→ Directions for this task
An exact transcript of all the records is the expected answer.

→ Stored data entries
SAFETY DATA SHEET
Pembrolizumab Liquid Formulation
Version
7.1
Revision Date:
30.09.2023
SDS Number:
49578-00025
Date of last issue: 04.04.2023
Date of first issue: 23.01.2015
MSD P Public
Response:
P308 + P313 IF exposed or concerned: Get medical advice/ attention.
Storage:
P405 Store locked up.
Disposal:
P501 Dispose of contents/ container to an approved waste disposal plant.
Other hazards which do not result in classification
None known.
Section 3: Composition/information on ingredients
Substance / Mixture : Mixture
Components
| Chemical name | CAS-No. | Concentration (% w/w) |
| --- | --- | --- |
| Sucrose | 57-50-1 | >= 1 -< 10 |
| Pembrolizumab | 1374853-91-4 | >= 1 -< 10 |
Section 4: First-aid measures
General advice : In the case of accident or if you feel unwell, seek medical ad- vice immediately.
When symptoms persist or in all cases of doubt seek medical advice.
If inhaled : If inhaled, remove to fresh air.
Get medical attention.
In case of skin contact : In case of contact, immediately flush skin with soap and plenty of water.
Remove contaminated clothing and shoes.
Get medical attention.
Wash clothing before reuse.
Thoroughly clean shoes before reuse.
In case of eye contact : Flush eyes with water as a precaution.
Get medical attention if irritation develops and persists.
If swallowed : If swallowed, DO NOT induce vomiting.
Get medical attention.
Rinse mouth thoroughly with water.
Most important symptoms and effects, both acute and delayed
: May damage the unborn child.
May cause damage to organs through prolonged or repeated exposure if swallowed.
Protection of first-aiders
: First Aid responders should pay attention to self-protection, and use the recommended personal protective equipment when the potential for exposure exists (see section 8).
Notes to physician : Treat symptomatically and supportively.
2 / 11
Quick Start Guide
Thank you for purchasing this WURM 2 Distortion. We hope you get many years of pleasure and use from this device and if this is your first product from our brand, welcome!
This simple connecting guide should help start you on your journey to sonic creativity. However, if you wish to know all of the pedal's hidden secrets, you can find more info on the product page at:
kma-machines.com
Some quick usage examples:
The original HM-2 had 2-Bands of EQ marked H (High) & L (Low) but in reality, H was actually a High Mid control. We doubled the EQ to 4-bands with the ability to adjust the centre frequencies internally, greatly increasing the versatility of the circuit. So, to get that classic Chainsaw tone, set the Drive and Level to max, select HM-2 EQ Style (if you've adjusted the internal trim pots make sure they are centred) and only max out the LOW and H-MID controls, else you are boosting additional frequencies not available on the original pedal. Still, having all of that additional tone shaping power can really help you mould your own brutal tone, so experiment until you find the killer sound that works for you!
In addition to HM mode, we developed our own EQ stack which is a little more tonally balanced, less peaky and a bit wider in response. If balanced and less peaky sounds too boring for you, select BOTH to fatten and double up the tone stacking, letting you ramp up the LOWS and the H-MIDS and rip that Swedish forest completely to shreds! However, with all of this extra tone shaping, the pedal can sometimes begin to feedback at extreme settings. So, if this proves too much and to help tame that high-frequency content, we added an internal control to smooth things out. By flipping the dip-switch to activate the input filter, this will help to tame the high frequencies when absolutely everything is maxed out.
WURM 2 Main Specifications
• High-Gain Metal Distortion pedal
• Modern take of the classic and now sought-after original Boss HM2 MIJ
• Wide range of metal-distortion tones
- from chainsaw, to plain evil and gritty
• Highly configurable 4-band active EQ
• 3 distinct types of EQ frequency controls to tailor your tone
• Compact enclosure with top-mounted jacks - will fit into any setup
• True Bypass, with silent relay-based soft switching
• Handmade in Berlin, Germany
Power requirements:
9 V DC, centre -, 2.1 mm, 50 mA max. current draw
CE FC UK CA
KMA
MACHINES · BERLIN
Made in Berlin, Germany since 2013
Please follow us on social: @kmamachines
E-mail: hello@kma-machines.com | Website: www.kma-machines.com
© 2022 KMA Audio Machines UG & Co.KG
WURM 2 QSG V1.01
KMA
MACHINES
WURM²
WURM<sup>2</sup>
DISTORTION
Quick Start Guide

→ Result below
SAFETY DATA SHEET
Pembrolizumab Liquid Formulation
Version
7.1
Revision Date:
30.09.2023
SDS Number:
49578-00025
Date of last issue: 04.04.2023
Date of first issue: 23.01.2015
MSD P Public
Response:
P308 + P313 IF exposed or concerned: Get medical advice/ attention.
Storage:
P405 Store locked up.
Disposal:
P501 Dispose of contents/ container to an approved waste disposal plant.
Other hazards which do not result in classification
None known.
Section 3: Composition/information on ingredients
Substance / Mixture : Mixture
Components
| Chemical name | CAS-No. | Concentration (% w/w) |
| --- | --- | --- |
| Sucrose | 57-50-1 | >= 1 -< 10 |
| Pembrolizumab | 1374853-91-4 | >= 1 -< 10 |
Section 4: First-aid measures
General advice : In the case of accident or if you feel unwell, seek medical ad- vice immediately.
When symptoms persist or in all cases of doubt seek medical advice.
If inhaled : If inhaled, remove to fresh air.
Get medical attention.
In case of skin contact : In case of contact, immediately flush skin with soap and plenty of water.
Remove contaminated clothing and shoes.
Get medical attention.
Wash clothing before reuse.
Thoroughly clean shoes before reuse.
In case of eye contact : Flush eyes with water as a precaution.
Get medical attention if irritation develops and persists.
If swallowed : If swallowed, DO NOT induce vomiting.
Get medical attention.
Rinse mouth thoroughly with water.
Most important symptoms and effects, both acute and delayed
: May damage the unborn child.
May cause damage to organs through prolonged or repeated exposure if swallowed.
Protection of first-aiders
: First Aid responders should pay attention to self-protection, and use the recommended personal protective equipment when the potential for exposure exists (see section 8).
Notes to physician : Treat symptomatically and supportively.
2 / 11
Quick Start Guide
Thank you for purchasing this WURM 2 Distortion. We hope you get many years of pleasure and use from this device and if this is your first product from our brand, welcome!
This simple connecting guide should help start you on your journey to sonic creativity. However, if you wish to know all of the pedal's hidden secrets, you can find more info on the product page at:
kma-machines.com
Some quick usage examples:
The original HM-2 had 2-Bands of EQ marked H (High) & L (Low) but in reality, H was actually a High Mid control. We doubled the EQ to 4-bands with the ability to adjust the centre frequencies internally, greatly increasing the versatility of the circuit. So, to get that classic Chainsaw tone, set the Drive and Level to max, select HM-2 EQ Style (if you've adjusted the internal trim pots make sure they are centred) and only max out the LOW and H-MID controls, else you are boosting additional frequencies not available on the original pedal. Still, having all of that additional tone shaping power can really help you mould your own brutal tone, so experiment until you find the killer sound that works for you!
In addition to HM mode, we developed our own EQ stack which is a little more tonally balanced, less peaky and a bit wider in response. If balanced and less peaky sounds too boring for you, select BOTH to fatten and double up the tone stacking, letting you ramp up the LOWS and the H-MIDS and rip that Swedish forest completely to shreds! However, with all of this extra tone shaping, the pedal can sometimes begin to feedback at extreme settings. So, if this proves too much and to help tame that high-frequency content, we added an internal control to smooth things out. By flipping the dip-switch to activate the input filter, this will help to tame the high frequencies when absolutely everything is maxed out.
WURM 2 Main Specifications
• High-Gain Metal Distortion pedal
• Modern take of the classic and now sought-after original Boss HM2 MIJ
• Wide range of metal-distortion tones
- from chainsaw, to plain evil and gritty
• Highly configurable 4-band active EQ
• 3 distinct types of EQ frequency controls to tailor your tone
• Compact enclosure with top-mounted jacks - will fit into any setup
• True Bypass, with silent relay-based soft switching
• Handmade in Berlin, Germany
Power requirements:
9 V DC, centre -, 2.1 mm, 50 mA max. current draw
CE FC UK CA
KMA
MACHINES · BERLIN
Made in Berlin, Germany since 2013
Please follow us on social: @kmamachines
E-mail: hello@kma-machines.com | Website: www.kma-machines.com
© 2022 KMA Audio Machines UG & Co.KG
WURM 2 QSG V1.01
KMA
MACHINES
WURM²
WURM<sup>2</sup>
DISTORTION
Quick Start Guide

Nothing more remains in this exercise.